July 14, 2016
Initiation Strategies for Renal-Replacement Therapy in the Intensive Care Unit.
What was the research question?
In adults patients with severe acute kidney injury, does early initiation of renal replacement therapy improve 60-day mortality compared to delayed renal replacement strategy?
How did they do it?
A multicenter randomized trial in 31 critical care units in France.
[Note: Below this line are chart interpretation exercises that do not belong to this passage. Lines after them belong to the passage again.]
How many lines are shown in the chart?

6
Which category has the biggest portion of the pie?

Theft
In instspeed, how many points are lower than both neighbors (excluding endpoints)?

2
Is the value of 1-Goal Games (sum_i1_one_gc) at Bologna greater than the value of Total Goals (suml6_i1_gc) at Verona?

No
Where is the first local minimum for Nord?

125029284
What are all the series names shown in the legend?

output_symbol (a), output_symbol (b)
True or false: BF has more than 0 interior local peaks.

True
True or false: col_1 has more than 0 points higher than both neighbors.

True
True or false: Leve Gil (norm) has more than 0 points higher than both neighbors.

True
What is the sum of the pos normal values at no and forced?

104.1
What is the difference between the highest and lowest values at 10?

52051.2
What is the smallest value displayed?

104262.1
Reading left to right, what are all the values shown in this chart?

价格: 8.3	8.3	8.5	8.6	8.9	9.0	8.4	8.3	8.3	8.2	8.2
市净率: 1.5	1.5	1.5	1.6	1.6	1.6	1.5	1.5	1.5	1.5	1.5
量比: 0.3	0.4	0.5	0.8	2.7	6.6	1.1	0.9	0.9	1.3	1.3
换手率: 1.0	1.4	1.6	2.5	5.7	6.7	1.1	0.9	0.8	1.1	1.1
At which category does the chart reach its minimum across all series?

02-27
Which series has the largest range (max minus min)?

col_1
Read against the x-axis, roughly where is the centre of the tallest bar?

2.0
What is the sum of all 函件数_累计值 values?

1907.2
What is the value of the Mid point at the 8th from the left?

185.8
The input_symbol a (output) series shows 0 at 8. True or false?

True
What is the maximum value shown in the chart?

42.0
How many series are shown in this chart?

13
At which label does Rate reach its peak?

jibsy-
620 patients with severe acute kidney injury (Kidney Disease: Improving Global Outcomes [KDIGO] classification, stage 3) who required mechanical ventilation, catecholamine infusion, or both and did not have a potentially life-threatening complication directly related to renal failure, were randomized to early renal-replacement therapy was started immediately after randomization (308 patients) or a delayed strategy of renal-replacement therapy where renal-replacement therapy was initiated if severe hyperkalemia, metabolic acidosis, pulmonary edema, blood urea nitrogen level higher than 112 mg per deciliter, or oliguria for more than 72 hours after randomization (311 patients).
The primary outcome was overall survival at day 60.
What did they find?
60-day mortality was not significantly different in early RRT strategy compared to late RRT strategy (48.5% vs. 49.7%, P=0.79).
49% of patients in the delayed-strategy group did not receive renal-replacement therapy.
The rate of catheter-related bloodstream infections was higher in the early-strategy group than in the delayed-strategy group (10% vs. 5%, P=0.03).
Diuresis, a marker of improved kidney function, occurred earlier in the delayed-strategy group (P<0.001).
What does it mean?
Among patients with severe acute kidney injury, early initiation of renal replacement therapy did not improve mortality and increased the rate of catheter-related bloodstream infection.
No need to start RRT unless the patient has acute indication.